What to produce:
Extract every line below that contains the string "this", copying each one in full. Treat the match as case-sensitive.

-*-*-

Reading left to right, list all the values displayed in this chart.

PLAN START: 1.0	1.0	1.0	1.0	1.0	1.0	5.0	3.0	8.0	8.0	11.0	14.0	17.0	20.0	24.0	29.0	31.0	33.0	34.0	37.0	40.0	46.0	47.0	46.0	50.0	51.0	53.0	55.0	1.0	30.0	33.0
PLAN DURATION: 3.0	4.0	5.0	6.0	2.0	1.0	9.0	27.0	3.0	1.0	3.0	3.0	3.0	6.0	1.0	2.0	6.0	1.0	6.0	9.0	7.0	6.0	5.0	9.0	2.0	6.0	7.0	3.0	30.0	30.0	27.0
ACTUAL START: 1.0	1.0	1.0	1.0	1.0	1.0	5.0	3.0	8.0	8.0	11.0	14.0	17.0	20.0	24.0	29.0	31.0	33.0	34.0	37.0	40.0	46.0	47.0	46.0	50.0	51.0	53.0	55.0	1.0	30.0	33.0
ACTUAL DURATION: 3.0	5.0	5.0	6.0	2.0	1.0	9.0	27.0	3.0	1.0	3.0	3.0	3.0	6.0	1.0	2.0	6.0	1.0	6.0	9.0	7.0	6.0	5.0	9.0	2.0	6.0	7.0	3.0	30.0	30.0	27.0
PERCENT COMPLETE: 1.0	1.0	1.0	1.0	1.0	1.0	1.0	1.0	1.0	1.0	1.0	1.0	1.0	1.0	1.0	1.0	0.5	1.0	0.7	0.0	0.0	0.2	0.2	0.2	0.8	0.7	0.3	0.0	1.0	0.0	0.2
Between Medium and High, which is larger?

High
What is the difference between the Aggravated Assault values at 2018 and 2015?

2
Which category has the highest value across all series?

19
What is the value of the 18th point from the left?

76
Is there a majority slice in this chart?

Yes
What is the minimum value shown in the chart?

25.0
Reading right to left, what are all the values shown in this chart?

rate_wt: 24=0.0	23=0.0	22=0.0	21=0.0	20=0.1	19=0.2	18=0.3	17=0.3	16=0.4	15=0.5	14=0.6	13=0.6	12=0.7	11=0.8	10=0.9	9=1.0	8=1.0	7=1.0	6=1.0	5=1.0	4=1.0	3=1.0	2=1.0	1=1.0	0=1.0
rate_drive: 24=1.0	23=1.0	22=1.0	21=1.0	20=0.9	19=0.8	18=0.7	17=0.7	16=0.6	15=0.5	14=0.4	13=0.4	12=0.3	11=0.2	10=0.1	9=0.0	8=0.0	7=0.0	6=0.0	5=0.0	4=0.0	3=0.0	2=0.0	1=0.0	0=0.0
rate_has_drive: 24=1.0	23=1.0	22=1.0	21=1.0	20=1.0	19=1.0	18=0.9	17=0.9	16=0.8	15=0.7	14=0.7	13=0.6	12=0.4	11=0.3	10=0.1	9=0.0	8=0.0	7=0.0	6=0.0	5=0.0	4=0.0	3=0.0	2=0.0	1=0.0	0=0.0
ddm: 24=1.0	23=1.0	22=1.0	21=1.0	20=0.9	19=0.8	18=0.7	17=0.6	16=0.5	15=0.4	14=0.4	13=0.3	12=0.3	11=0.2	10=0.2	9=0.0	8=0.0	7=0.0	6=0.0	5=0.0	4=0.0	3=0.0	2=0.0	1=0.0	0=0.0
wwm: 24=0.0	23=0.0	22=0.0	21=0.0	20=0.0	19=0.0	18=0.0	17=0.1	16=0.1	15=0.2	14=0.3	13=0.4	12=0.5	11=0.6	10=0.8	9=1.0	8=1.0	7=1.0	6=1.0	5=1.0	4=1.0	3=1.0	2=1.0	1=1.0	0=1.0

-*-*-

Expected output:
Reading left to right, list all the values displayed in this chart.
Is there a majority slice in this chart?
Reading right to left, what are all the values shown in this chart?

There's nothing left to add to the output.